Not surprisingly, AT&T argued in court that it had no incentive to withhold Time Warner's programming from other distributors, that consumers would derive many benefits from the merger and that the combined companies would be in a better position to compete with upstarts like Amazon and Netflix, which already are vertically integrated.

This analysis may still hold true for mergers of essentially fungible components, like the truck beds and brakes at issue in the Fruehauf case.

But it's not clear that logic holds in a case like AT&T's merger with Time Warner. Not only does AT&T occupy a dominant position in a highly concentrated telecommunications market, but Time Warner product's — like HBO's "Game of Thrones" and CNN — aren't at all fungible. If AT&T wants to withhold "must have" programming from a rival telecom company, or charge more for it, that company cannot readily replace it. That was the crux of the government's case — that vertical mergers, at least in this context, can reduce competition and harm consumers.

"The big question was whether Judge Leon would accept where academics and economists have gone with this, or whether he'd stick with the old approach," said Mr. Wu, the Columbia law professor, who is also a contributing opinion writer for The New York Times.

Judge Leon, who stressed that his decision should not be taken as a broad precedent, went with the old approach.

Although Mr. Bork's fingerprints are all over the opinion, Judge Leon departed from Mr. Bork's doctrine by acknowledging that vertical mergers "are not invariably innocuous."

But the emergence of competitors like Netflix, Amazon and Hulu loomed large in his analysis. "I simply cannot evaluate the government's theories," he wrote in his opinion, without considering "the dramatic changes that are transforming how consumers are viewing video content."

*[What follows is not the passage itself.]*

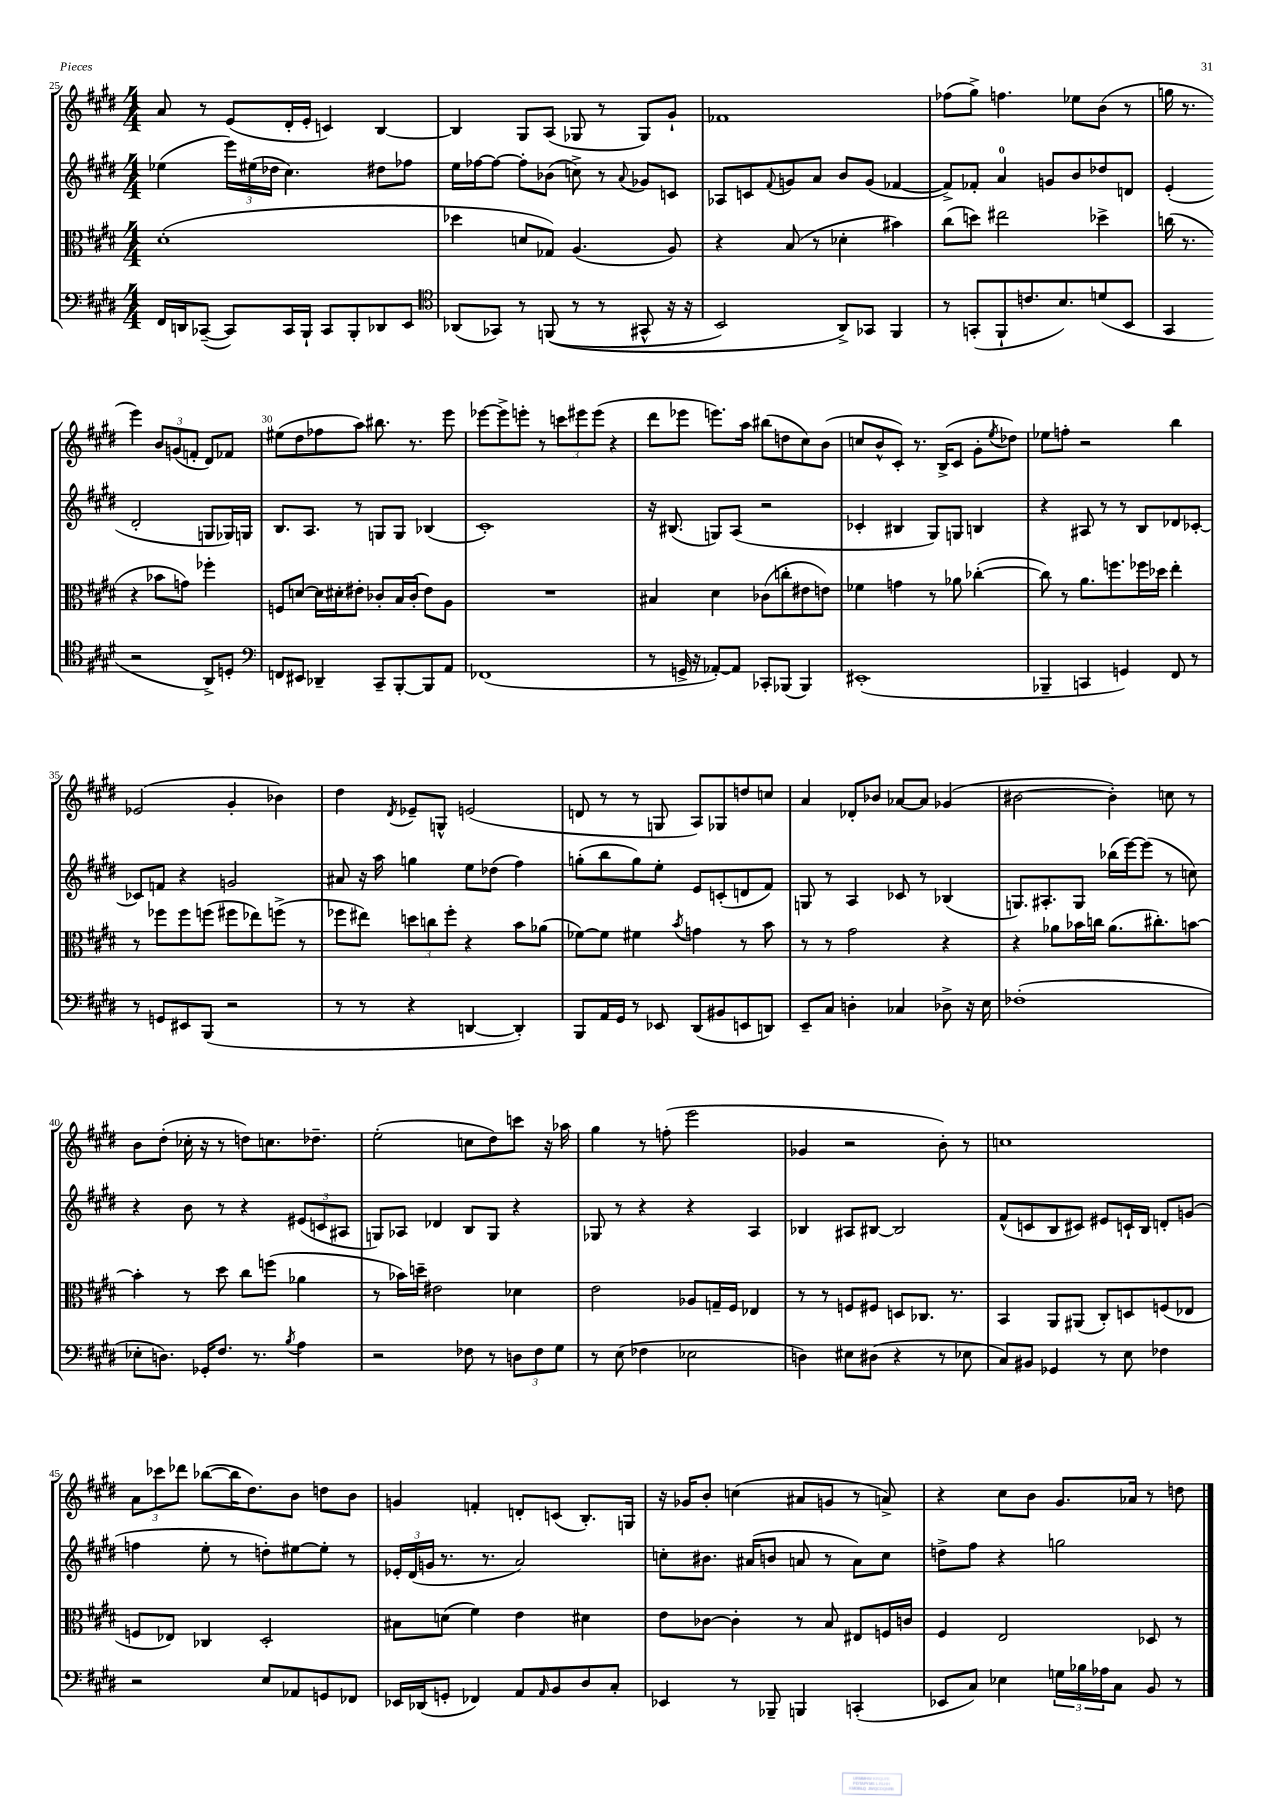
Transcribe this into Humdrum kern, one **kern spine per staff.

No matter the outcome if the decision is appealed, the Justice Department "is going to have to update the vertical merger guidelines," said Steven C. Salop, professor of law and economics at Georgetown University Law Center.

Professor Salop outlined a possible new approach in an article last month in The Yale Law Journal. He proposed assessing the potential competitive harm from vertical mergers by using modern economic tools. His approach would examine the market power wielded by the parties to the merger and consider what remedies might be appropriate if the potential harm outweighed the benefits. Significantly, he would abandon the Bork presumption that vertical mergers benefit consumers.

Using that approach, the AT&T-Time Warner merger should have been blocked, he contends. Judge Leon's opinion in many ways embraced his approach — and cited him in the opinion — while reaching the opposite result.

Mr. Hovenkamp, of the University of Pennsylvania, argues that it's not wise or appropriate to view antitrust cases through the prism of a pre-internet, pre-broadband age. That's especially true when the stakes include principles like consumers' ability to engage in (or at least watch on TV) a free exchange of ideas.

"Antitrust is only a piece of this," Mr. Hovenkamp said. "We'll never roll back the clock," he added, to an era when "the phone companies and most cable companies had nothing to do with media."

"Now everyone thinks they have to be fully integrated to keep up," he continued. "I feel uncomfortable with that both for antitrust and First Amendment reasons."